Somaliland: Book Fair Attracts Global Audience
The fifth annual Hargeisa International Book Fair concluded on 18 July 2012, following a successful programme which attracted guests from both inside and outside Somaliland.
Below is an article published by Sabahi:
The Hargeisa International Book Fair is more than a place to just find books -- now in its fifth year, the fair hosted authors, artists, filmmakers, musicians, actors, journalists, composers and singers from Somaliland and abroad.
This year, 30 people were invited from countries around the world, including from the United States, England, Russia, Sweden, Finland and others, according to Jama Musse Jama, an author and manager of the Redsea Online Culture Foundation, which organised the six-day fair with Kayd Somali Arts and Culture and other local organisations.
The book fair was held at the Working Men's Club in central Hargeisa from July 13th-18th , under the theme, "Let books be your companion"
Somaliland Minister of Youth, Sports and Culture Ali Said Raygal said in his opening address that the fair was a sign Somaliland's progress and that such events are important to spread a positive image of the region.
It is important to fight ignorance, lack of education, unemployment, human trafficking and other problems to ensure the progress of Somaliland, he said.
Famous Somali poet Mohamed Ibrahim Warsame Hadrawi encouraged visitors at the book fair to pay heed to the message of the fair and take advantage of the opportunity presented.
Jama told Sabahi that Nadifa Mohamed, British-Somali author of the book "Black Mamba Boy", which has been translated into more 10 languages, attended the fair for a third year.
Mary Harper, BBC Africa editor and author of the book "Getting Somalia Wrong?" also attended the fair, as well as Dr.
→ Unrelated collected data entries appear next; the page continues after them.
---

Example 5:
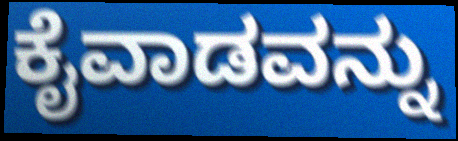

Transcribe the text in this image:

ಕೈವಾಡವನ್ನುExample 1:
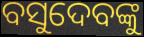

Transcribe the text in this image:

ବସୁଦେବଙ୍କୁ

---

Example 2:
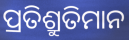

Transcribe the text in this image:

ପ୍ରତିଶ୍ରୁତିମାନ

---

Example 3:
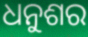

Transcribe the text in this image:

Georgi Kapchits, a Russian researcher who has studied the Somali language for 40 years and written eight books on Somali proverbs and stories.
Five-thousand books were presented at the fair, according to Jama. Some of the books will be donated to libraries, while others were for sale, including new books in Somali and English.
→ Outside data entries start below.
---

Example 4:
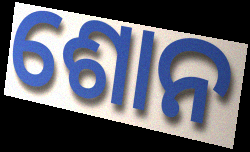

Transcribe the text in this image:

ଶୋନ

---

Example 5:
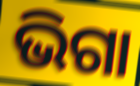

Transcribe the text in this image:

ଭିଗା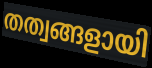
തത്വങ്ങളായിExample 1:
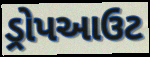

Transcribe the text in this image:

ડ્રોપઆઉટ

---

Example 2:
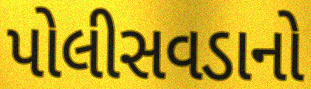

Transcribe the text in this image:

પોલીસવડાનો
This year's event also featured Western classic literature, for sale at a reduced price, to give young people the opportunity to read books from other cultures, Jama said. "Our primary goal, in addition to presenting the books, is for Somaliland to become a literate society that writes," he said.
As part of the Redsea Online Culture Foundation's efforts to strengthen reading and writing, a travelling library visited Borama, Berbera, Sheikh, Burao and Erigabo between July 2nd and July 9th .
"The important goal was to make books accessible to youth because there are no libraries in the areas we visited," Jama said.
Yasin Alase, a professor at the University of Hargeisa, said there is a lack of libraries and educational books written in Somali. "There is only one public library in the city of Hargeisa, and the students are in dire need of more libraries," he said.
Alase said in the past 20 years, most books published by Somali authors have been about old literature, and there are no educational books being published in the local language.
He said Somali academics need to promote the translation of educational books into Somali to increase the number of public libraries and to facilitate the spread of books to all the regions of the country.
"One will only be able to fully access knowledge by reading in his language, and this will create a culture of reading," Alase said.